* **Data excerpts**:

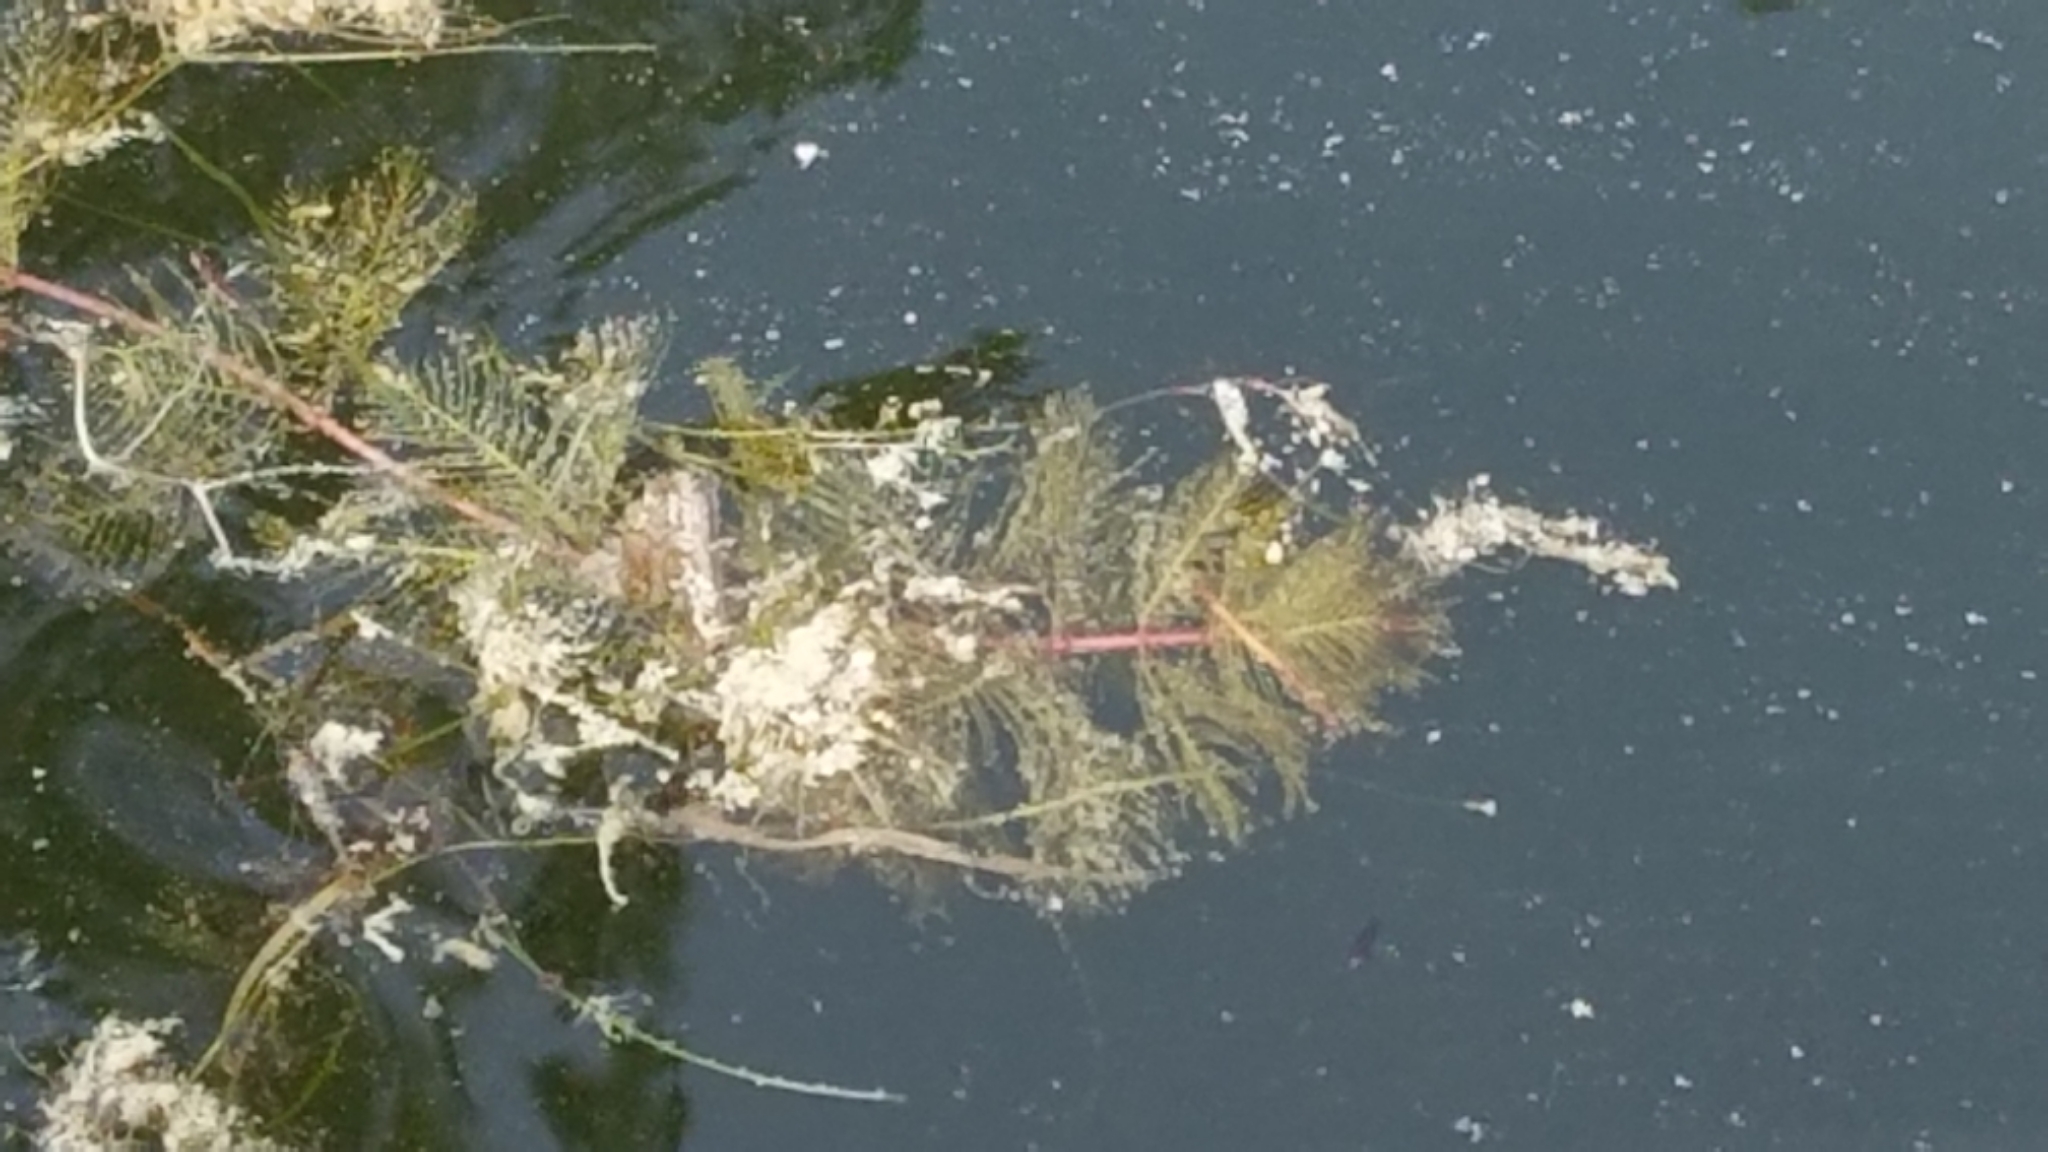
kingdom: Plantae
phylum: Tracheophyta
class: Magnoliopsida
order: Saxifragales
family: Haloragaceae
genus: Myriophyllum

---

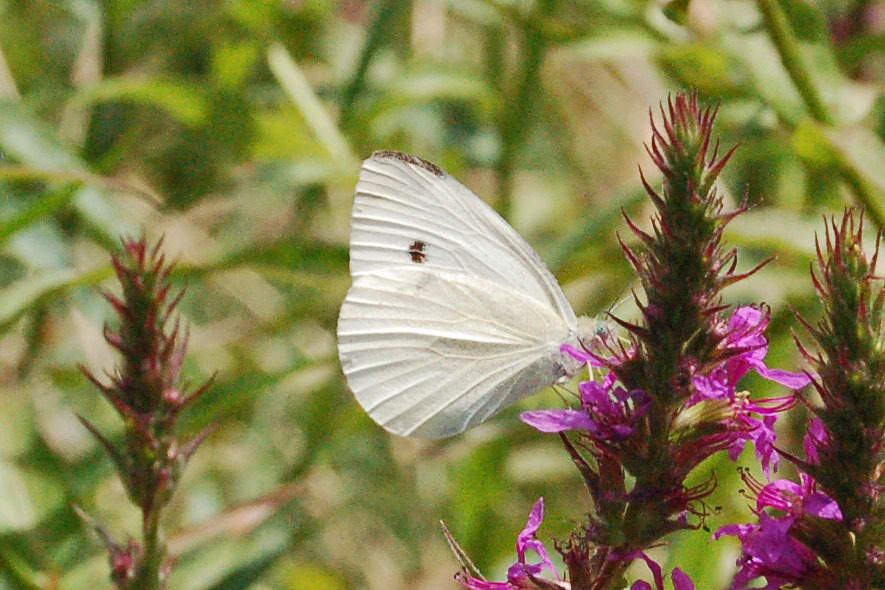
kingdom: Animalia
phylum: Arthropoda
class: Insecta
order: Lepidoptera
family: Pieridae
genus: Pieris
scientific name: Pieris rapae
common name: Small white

* **EXERCISE**: In the material, change "common name" to "vernacular name" in the stretch from the line containing "phylum: Arthropoda" through the line containing "common name: Small white". Give back only those lines, with everything else left as it is.

* **SOLUTION TO THIS TASK**:
phylum: Arthropoda
class: Insecta
order: Lepidoptera
family: Pieridae
genus: Pieris
scientific name: Pieris rapae
vernacular name: Small white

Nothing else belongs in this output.